AI moves even faster today. Startups pivot in days, enterprises scramble to integrate “AI everywhere,” and investment pours in hoping to back the next big winner. What took months back then happens weekly now. That velocity makes it tough to distinguish real progress from overpromising. Many tools sound revolutionary but offer limited gains, require heavy customization, or come with hidden costs in data, reliability, or integration.
Small businesses bear the brunt. They’re bombarded with messages that they must embrace AI immediately—generative tools, automation, analytics—or risk obsolescence. Without careful vetting, they invest in solutions that underdeliver, create more work than they save, or expose them to risks like data privacy issues or unpredictable outputs.
The Bubble Mentality: Superiority and Isolation
From the semiconductor years through the web-design boom, the Bay Area felt like its own world. Conversations revolved around breakthroughs; there was a growing sense of being far ahead. People developed an aura of superiority—dismissing non-tech sectors or outsiders who didn’t get it. I grew tired of that insularity and eventually left to escape the echo chamber. What seemed cutting-edge inside the Valley often felt abstract or irrelevant elsewhere.

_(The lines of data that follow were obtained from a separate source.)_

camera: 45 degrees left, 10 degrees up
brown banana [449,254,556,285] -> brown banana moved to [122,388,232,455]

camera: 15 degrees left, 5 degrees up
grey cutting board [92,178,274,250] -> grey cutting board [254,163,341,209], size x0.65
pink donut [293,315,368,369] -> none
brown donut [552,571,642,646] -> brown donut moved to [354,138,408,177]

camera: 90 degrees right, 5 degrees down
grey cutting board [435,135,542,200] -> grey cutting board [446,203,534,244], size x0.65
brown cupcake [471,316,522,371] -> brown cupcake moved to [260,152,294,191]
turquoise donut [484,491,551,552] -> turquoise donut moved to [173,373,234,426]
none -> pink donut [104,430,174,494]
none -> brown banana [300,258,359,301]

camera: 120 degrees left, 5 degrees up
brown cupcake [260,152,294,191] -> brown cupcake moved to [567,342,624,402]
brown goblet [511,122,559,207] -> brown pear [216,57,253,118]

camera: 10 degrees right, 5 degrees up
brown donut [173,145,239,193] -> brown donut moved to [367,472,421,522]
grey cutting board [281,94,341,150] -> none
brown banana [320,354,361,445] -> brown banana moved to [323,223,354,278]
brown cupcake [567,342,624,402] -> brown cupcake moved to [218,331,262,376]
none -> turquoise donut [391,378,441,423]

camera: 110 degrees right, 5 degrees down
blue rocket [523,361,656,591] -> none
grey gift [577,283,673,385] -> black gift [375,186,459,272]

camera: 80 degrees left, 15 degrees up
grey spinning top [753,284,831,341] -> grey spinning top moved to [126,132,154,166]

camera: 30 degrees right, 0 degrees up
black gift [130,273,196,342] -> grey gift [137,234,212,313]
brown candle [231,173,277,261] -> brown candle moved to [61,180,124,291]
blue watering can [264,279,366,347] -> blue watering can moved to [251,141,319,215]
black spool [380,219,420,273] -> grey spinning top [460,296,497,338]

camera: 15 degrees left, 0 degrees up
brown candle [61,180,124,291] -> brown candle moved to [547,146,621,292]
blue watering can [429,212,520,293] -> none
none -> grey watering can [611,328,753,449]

AI brings back that dynamic, perhaps amplified. The “prima donnas”—as I call the most fervent tech enthusiasts with a smile—know exactly what I mean when I point it out; they grin because it’s part of the culture. Brilliant and driven, but sometimes caught up in hype that blinds them. Outside those circles, small business owners just want reliable tools without the drama or endless upgrades.
Practical Takeaways: Implement Wisely, Not Blindly
The work I did in the 1980s on silicon wafers, the gradient trick in the ’90s, and the brand-building for startups like Global VR weren’t total losses. They built foundations—steady improvements in hardware, user experience, and sustainable business models. AI has similar long-term potential: meaningful automation, better insights, reduced drudgery.
But rushing in blindly repeats old mistakes. The key lesson from those cycles: prioritize caution and fit over speed. Ask the tough questions:
- Does this address a specific, immediate need in my operations?
- Are the real costs—in time, money, training, or data—outweighed by tangible benefits?
- Can I pilot it modestly before scaling?
For small businesses, start simple: use AI for low-risk tasks like drafting emails, basic data sorting, or routine customer responses where results are easy to check and adjust. Avoid betting big on unproven “game-changers” until they’ve matured and proven consistent value over time.
Hype cycles come and go; grounded, practical application endures. The path from 1980s wafer fabs to 1990s web design to today’s AI boom shows tech evolves in waves, with bursts of excitement followed by corrections. AI’s promise is genuine, but so are its current limitations. Stay measured, evaluate honestly, and build incrementally. That’s the way to navigate the frenzy and come out stronger when things settle.